Sobre as denúncias de que teria copiado trechos de artigos escritos pelo Saul Tourinho Leal, integrante da banca de advocacia de Carlos Ayres Britto, Kassio Nunes Marques disse que seus trabalhos passaram pelo mais avançado sistema contra plágio, instituído pela Universidade Autônoma de Lisboa. “O próprio advogado (Saul Tourinho) afirmou que não existe plágio”, disse o magistrado. “O fato de se mencionar um autor em determinado trecho de um livro, desde que se resguardar as normas e as notas de referência, isso não é considerado plágio”, complementou.

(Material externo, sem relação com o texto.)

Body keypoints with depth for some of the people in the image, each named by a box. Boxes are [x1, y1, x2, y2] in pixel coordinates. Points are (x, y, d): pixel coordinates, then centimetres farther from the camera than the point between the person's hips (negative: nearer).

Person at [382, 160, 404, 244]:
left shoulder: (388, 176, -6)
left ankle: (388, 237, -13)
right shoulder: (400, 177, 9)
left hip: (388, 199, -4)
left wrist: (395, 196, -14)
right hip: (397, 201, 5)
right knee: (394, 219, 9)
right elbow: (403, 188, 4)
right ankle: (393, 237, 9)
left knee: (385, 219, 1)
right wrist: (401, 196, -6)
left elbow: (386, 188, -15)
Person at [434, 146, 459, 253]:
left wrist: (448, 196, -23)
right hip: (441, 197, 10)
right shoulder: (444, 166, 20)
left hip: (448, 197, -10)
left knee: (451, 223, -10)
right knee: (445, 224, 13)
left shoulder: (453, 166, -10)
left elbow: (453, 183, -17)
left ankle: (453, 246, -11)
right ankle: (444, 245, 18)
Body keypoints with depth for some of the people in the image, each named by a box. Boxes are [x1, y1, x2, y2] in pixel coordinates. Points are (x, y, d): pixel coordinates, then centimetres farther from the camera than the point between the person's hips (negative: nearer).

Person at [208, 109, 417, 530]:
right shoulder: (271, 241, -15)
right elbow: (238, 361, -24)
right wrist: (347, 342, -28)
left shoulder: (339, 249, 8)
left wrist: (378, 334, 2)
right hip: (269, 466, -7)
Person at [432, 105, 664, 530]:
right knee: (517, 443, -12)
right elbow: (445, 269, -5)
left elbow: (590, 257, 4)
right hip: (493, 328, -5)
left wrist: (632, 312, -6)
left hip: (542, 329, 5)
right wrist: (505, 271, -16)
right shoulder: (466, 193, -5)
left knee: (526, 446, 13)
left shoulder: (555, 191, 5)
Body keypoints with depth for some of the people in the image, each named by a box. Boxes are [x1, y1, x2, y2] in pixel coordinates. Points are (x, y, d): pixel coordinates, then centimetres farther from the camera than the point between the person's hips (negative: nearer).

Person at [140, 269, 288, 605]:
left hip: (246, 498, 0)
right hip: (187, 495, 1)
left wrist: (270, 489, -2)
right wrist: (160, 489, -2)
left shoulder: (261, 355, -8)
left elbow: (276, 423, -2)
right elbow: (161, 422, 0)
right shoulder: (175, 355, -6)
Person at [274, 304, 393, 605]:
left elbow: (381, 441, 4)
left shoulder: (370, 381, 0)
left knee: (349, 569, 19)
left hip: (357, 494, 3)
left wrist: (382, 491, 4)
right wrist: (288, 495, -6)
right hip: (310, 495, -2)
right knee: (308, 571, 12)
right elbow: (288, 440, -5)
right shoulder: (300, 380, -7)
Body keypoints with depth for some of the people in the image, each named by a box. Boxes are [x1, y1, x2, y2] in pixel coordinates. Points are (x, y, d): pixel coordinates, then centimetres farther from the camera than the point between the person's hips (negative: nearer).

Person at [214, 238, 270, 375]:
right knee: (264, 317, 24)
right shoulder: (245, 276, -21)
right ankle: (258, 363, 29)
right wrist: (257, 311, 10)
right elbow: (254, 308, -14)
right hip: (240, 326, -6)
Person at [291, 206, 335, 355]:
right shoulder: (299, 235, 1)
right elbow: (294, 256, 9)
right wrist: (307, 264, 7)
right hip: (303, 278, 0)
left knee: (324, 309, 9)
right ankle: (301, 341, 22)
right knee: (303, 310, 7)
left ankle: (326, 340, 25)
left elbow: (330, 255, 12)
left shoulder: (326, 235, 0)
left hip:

Em relação às eventuais indicações de membros do Centrão ou de suas ligações com o ex-advogado da família Bolsonaro Frederick Wassef, Kasio Nunes Marques desconversou. Ele disse que as notícias sobre o seu padrinho político foram “exercícios de adivinhação” da imprensa. “Eu apenas tentei assistir a uma tentativa de adivinhação. Eu estava em uma caminhada desde 2015, quando concorri ao Superior Tribunal de Justiça”, disse ele que voltou a ressaltar não saber qual fator foi determinante para a escolha do presidente da República, Jair Bolsonaro.

E sobre o fato de ter sua esposa, Maria do Socorro Mendonça de Carvalho Marques, como funcionária comissionada do Senado, no gabinete do senador Elmano Férrer (Progressistas-PI), o desembargador afirmou apenas “não saber” o trabalho que a cônjuge desempenha. “Agora, o trabalho que ela desempenha, eu sabia, não sei lhe dizer”, apontou o desembargador.